Does anyone have any recommendations, should I buy more girls?


----------



## poohdog

Depends how much space they have...


----------



## autoglass020

What birds will get along with my cockatiel? Can a budgie eat my 'tiel's food?


----------



## dogandbone

Trinab said:


> Hello
> I'm new to this so hope you forgive my ignorance. I have 4 budgies and I think 3 are boys and 1 girl. One of the boys is a white budgie and is a quiet bird. There is a yellow bird, that is the girl, and it seems like she is bullying the white one by kicking him. She acts like a spoilt child towards him. Where he is, she wants to be.
> 
> Does anyone have any recommendations, should I buy more girls?


A decent size cage will help for sure, as you'll always get the odd squabble within the flock. In my experience too many hens will cause a riot!



autoglass020 said:


> What birds will get along with my cockatiel? Can a budgie eat my 'tiel's food?

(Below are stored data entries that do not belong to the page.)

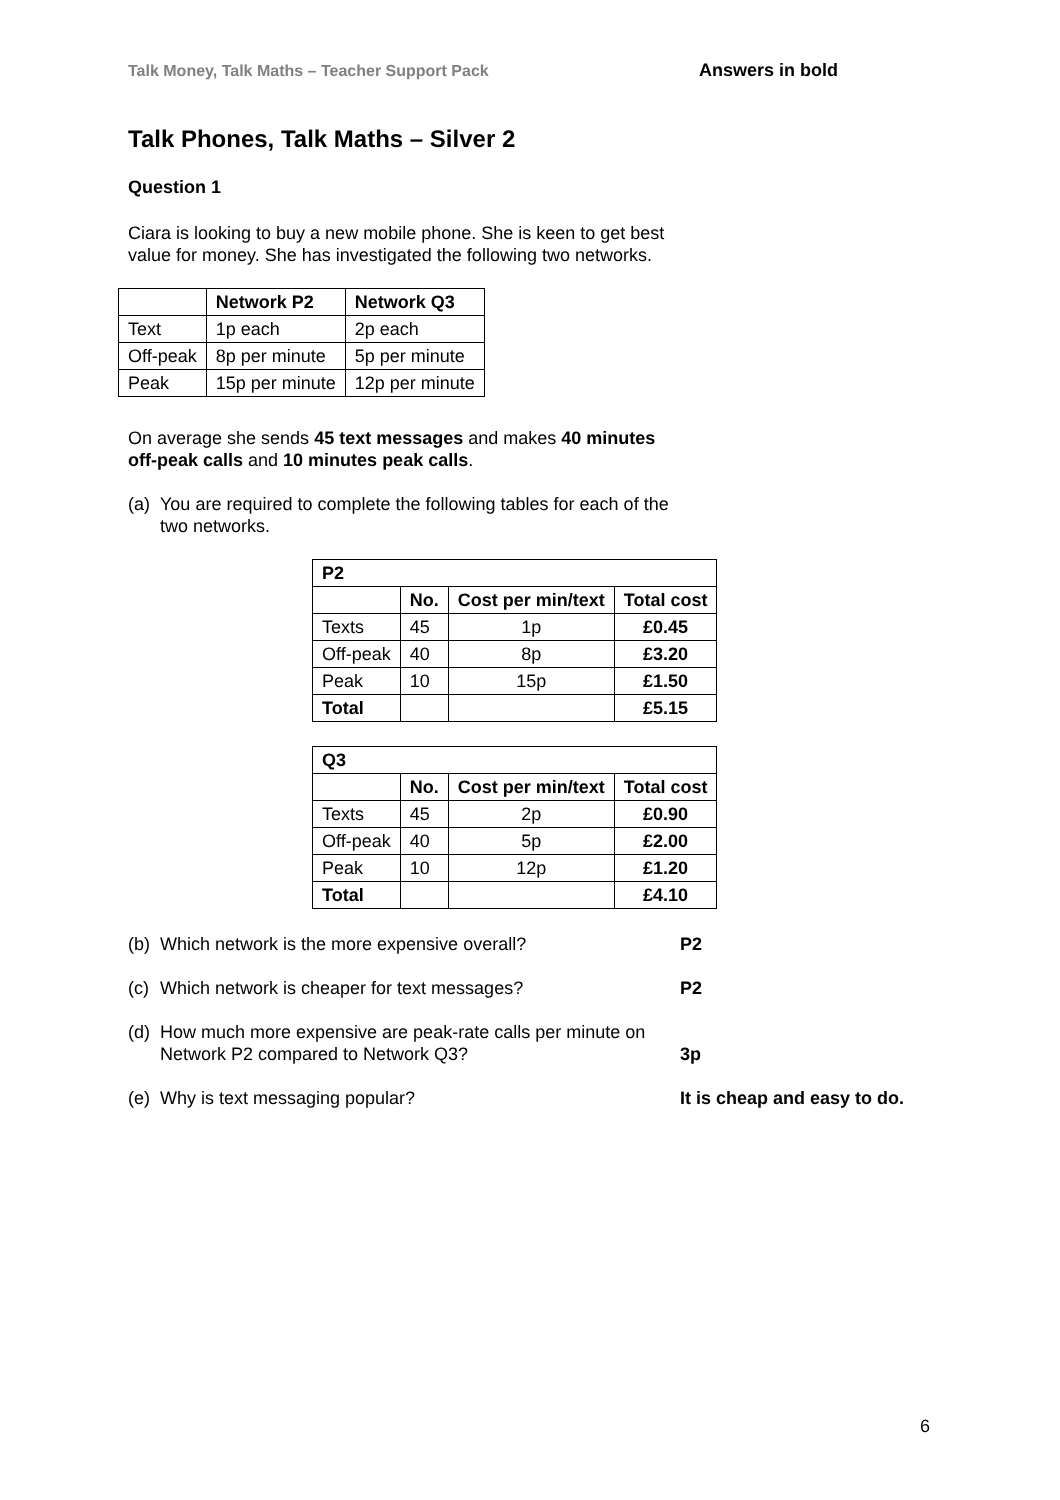Talk Money, Talk Maths – Teacher Support Pack Answers in bold
Talk Phones, Talk Maths – Silver 2
Question 1
Ciara is looking to buy a new mobile phone. She is keen to get best value for money. She has investigated the following two networks.
| | Network P2 | Network Q3 |
| --- | --- | --- |
| Text | 1p each | 2p each |
| Off-peak | 8p per minute | 5p per minute |
| Peak | 15p per minute | 12p per minute |
On average she sends 45 text messages and makes 40 minutes off-peak calls and 10 minutes peak calls.
(a) You are required to complete the following tables for each of the two networks.
| P2 | | | |
| --- | --- | --- | --- |
| | No. | Cost per min/text | Total cost |
| Texts | 45 | 1p | £0.45 |
| Off-peak | 40 | 8p | £3.20 |
| Peak | 10 | 15p | £1.50 |
| Total | | | £5.15 |
| Q3 | | | |
| --- | --- | --- | --- |
| | No. | Cost per min/text | Total cost |
| Texts | 45 | 2p | £0.90 |
| Off-peak | 40 | 5p | £2.00 |
| Peak | 10 | 12p | £1.20 |
| Total | | | £4.10 |
(b) Which network is the more expensive overall? P2
(c) Which network is cheaper for text messages? P2
(d) How much more expensive are peak-rate calls per minute on Network P2 compared to Network Q3? 3p
(e) Why is text messaging popular? It is cheap and easy to do.
6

You can mix budgies with them, no problem. Mine live happily with my two tiels. Food wise, generally budgies tend to stick to what they know and like, and whilst the tiel's food isn't likely to harm the budgie, it's more likely not to touch it in the first place. I'm only basing this on my birds' eating habits. Tiels on the other hand will quite enjoy budgie food!


----------



## lisa0307

Trinab said:


> Hello
> I'm new to this so hope you forgive my ignorance. I have 4 budgies and I think 3 are boys and 1 girl. One of the boys is a white budgie and is a quiet bird. There is a yellow bird, that is the girl, and it seems like she is bullying the white one by kicking him. She acts like a spoilt child towards him. Where he is, she wants to be.
> 
> Does anyone have any recommendations, should I buy more girls?


Kicking eachother is not bullying it's bonding and perfectly normal...she's probably picked him as her love interest ...we have three males and one female and they have lived together in harmony for years, our female has her favourite male and does the same....just make sure your cage is big enough so they can all have their own space if they need it. x


----------



## Ponky42

I think you should buy more females so that there are equal pairs. They can sometimes even change partners when new birds are introduced. They're not unlike humans in that regard.


----------



## morsebarnaby

I have an aviary 6ft +3ft and have 6 birds 3 of each all has been well and 1 hen ''had' 3 eggs. yesterday one of the other hens went in her box and threw out and smashed the eggs , to top that the hens are now bullying her!!!

can you help why has this happened and what can I do. (this is my first time with budgies)


----------



## poohdog

*S*** happens.Put her and her mate in another cage.Sometimes pairs get on sometimes not...it's the luck of the game in bird breeding.*
*6x3 isn't really big enough for three pairs.*


----------